__Text section__.
──────────────────────────────
Blog
Posted Sunday, November 01, 2009 06:59:17 PM by dfe

In part 1 we explored traditional URL request handling in the webserver and began to touch on URL request handling by application code. In part 2 we detailed how the WebObjects adaptor is able to send all URLs beginning with a particular string to the correct application instance and how the application instance can dispatch the request in any fashion it wishes.

The final installment of this series, The Duke of URL, Part 3, will explore an entirely new mechanism for handling URLs within WebObjects

The Goal: Simple URLs

When I set out to write the new blogging software I had one simple goal: create a dynamic content platform that doesn't look dynamic.

Borrowing a scheme found on some WordPress sites I decided that the entries should be identified by a date and name. So /blog/2009/11/01/the-duke-of-url-part-1/ should retrieve an article published on November 1, 2009 named "the-duke-of-url-part-1".

As we learned in part 2, WebObjects is only capable of handling URLs within its special /cgi-bin/WebObjects/ namespace. But as we learned in part 1, neither PHP nor ASP.NET handle URLs like this either. For PHP one must use mod_rewrite in Apache. For ASP.NET one may use an equivalent for IIS or if using IIS 7 the site designer can opt to send requests to the application and do the rewriting in ASP.NET code.

So when it comes to truly user-friendly URLs all environments are on basically equal footing.
──────────────────────────────
__Record extracts__.
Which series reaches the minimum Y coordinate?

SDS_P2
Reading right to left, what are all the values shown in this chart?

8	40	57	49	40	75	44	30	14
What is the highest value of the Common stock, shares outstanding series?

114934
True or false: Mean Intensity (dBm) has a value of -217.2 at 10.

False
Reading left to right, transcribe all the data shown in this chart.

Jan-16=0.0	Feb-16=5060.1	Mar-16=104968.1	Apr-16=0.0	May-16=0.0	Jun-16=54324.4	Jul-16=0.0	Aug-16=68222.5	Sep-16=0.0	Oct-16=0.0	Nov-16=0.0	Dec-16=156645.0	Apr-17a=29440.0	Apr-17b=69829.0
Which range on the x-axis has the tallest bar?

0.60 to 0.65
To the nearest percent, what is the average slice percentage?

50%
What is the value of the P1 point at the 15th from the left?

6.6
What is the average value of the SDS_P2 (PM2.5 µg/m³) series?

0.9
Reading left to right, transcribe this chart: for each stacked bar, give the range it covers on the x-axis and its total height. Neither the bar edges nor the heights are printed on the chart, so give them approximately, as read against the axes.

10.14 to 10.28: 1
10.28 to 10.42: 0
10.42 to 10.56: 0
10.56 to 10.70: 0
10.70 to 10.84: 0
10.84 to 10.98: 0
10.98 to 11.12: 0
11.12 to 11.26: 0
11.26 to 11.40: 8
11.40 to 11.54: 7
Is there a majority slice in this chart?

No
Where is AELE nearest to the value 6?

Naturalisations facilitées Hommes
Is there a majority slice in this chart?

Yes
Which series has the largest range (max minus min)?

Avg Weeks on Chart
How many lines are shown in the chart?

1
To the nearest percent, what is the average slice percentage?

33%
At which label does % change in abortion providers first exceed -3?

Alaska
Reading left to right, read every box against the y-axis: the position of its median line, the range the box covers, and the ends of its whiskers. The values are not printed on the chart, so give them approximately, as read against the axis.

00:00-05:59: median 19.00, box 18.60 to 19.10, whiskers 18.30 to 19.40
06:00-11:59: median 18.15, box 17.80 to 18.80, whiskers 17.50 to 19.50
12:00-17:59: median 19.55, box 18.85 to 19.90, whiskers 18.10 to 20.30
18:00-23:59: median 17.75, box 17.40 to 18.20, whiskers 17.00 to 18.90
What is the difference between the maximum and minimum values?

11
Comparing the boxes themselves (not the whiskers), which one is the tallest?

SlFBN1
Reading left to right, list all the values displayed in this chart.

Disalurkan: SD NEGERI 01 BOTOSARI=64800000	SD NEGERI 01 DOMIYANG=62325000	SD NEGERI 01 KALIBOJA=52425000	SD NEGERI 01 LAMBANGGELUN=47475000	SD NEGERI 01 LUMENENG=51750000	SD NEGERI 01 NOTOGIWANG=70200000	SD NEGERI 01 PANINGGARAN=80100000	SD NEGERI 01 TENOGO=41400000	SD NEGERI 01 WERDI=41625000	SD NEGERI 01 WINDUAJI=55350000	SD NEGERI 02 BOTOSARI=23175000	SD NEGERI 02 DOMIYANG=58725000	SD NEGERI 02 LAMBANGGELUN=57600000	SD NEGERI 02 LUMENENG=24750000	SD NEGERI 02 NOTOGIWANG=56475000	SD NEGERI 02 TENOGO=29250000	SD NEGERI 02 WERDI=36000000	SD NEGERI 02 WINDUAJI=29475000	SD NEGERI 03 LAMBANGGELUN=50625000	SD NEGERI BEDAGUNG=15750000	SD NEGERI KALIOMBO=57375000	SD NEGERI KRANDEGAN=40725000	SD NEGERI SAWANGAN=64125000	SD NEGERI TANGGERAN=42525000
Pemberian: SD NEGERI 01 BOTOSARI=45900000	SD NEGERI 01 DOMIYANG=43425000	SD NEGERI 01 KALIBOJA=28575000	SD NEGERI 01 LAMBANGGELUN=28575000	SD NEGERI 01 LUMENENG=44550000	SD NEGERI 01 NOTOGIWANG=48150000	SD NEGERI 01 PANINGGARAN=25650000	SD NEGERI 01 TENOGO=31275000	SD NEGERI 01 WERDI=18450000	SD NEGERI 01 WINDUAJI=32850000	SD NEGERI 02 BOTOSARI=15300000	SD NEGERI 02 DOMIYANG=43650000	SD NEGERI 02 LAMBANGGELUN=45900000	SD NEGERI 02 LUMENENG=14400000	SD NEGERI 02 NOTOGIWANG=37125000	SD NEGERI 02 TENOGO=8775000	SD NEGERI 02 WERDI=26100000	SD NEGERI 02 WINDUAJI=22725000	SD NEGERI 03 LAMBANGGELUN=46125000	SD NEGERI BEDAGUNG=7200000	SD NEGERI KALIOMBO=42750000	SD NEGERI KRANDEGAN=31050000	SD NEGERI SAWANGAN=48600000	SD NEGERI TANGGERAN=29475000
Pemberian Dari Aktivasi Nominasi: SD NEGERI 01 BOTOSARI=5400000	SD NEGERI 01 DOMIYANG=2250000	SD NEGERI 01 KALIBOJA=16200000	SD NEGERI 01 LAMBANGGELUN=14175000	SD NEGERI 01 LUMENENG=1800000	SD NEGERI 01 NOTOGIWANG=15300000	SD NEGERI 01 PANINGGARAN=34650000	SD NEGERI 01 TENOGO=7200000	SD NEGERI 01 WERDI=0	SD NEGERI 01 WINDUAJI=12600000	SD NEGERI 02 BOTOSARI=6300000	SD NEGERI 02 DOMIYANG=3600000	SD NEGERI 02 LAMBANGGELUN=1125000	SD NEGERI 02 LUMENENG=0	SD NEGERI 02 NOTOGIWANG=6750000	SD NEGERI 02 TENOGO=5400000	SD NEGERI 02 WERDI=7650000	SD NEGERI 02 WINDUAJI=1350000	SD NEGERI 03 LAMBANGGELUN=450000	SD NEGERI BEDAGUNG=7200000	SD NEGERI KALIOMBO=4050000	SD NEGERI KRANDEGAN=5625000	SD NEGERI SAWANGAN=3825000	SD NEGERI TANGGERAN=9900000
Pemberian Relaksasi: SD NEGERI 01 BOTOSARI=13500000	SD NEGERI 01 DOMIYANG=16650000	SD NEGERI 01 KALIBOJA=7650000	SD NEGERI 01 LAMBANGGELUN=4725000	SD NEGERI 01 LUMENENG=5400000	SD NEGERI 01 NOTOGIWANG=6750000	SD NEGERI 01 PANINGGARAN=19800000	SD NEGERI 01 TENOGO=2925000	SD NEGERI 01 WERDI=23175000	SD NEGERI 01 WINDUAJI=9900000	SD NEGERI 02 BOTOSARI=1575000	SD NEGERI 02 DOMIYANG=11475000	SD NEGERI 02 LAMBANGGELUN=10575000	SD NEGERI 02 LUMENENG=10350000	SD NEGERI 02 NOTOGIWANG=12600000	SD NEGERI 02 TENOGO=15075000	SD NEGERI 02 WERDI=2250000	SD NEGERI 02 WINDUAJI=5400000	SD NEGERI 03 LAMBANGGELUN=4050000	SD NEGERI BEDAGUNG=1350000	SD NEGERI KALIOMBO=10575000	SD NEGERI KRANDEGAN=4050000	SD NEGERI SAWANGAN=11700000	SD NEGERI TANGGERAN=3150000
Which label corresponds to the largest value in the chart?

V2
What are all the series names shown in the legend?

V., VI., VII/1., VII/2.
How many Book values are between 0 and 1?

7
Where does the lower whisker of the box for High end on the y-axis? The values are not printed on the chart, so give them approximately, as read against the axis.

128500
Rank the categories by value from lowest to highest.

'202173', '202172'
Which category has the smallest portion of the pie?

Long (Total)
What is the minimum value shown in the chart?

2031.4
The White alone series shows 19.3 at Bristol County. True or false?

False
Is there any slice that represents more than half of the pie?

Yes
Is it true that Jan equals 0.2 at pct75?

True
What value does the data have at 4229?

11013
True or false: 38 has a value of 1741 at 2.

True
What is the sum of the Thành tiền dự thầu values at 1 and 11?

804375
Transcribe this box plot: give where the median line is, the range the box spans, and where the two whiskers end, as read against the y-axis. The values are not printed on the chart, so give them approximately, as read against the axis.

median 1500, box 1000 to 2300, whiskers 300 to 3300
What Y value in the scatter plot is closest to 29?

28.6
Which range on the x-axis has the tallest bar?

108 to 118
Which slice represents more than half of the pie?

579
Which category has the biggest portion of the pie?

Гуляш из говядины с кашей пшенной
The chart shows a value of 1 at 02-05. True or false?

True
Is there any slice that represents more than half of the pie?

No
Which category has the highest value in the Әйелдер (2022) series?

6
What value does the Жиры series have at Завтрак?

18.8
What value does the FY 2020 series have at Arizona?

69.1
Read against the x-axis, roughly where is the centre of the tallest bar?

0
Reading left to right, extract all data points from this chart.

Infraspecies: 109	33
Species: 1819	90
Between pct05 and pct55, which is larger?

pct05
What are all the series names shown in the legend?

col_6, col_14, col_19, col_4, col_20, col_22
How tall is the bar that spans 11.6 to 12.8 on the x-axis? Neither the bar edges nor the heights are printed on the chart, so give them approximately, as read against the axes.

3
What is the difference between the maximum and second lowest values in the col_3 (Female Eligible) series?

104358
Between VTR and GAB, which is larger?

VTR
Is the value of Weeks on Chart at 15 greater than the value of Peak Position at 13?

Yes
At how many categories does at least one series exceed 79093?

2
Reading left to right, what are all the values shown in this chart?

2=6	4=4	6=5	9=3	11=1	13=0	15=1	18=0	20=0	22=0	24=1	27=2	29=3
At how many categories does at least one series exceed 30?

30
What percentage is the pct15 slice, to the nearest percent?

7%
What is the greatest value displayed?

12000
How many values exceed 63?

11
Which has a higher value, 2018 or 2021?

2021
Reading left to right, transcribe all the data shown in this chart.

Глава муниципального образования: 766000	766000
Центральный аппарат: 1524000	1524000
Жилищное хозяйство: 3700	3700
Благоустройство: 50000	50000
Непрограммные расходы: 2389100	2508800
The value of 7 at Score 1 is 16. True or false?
──────────────────────────────
__Your assignment__.
Answer from the blog post on URL handling:
(a) Where did the author borrow the scheme of identifying entries by a date and name?
(b) What must be used with PHP to handle URLs like /blog/2009/11/01/the-duke-of-url-part-1/?
(c) Within which namespace is WebObjects capable of handling URLs?

__Answer space__.
(a) From some WordPress sites.
(b) mod_rewrite in Apache.
(c) Its special /cgi-bin/WebObjects/ namespace.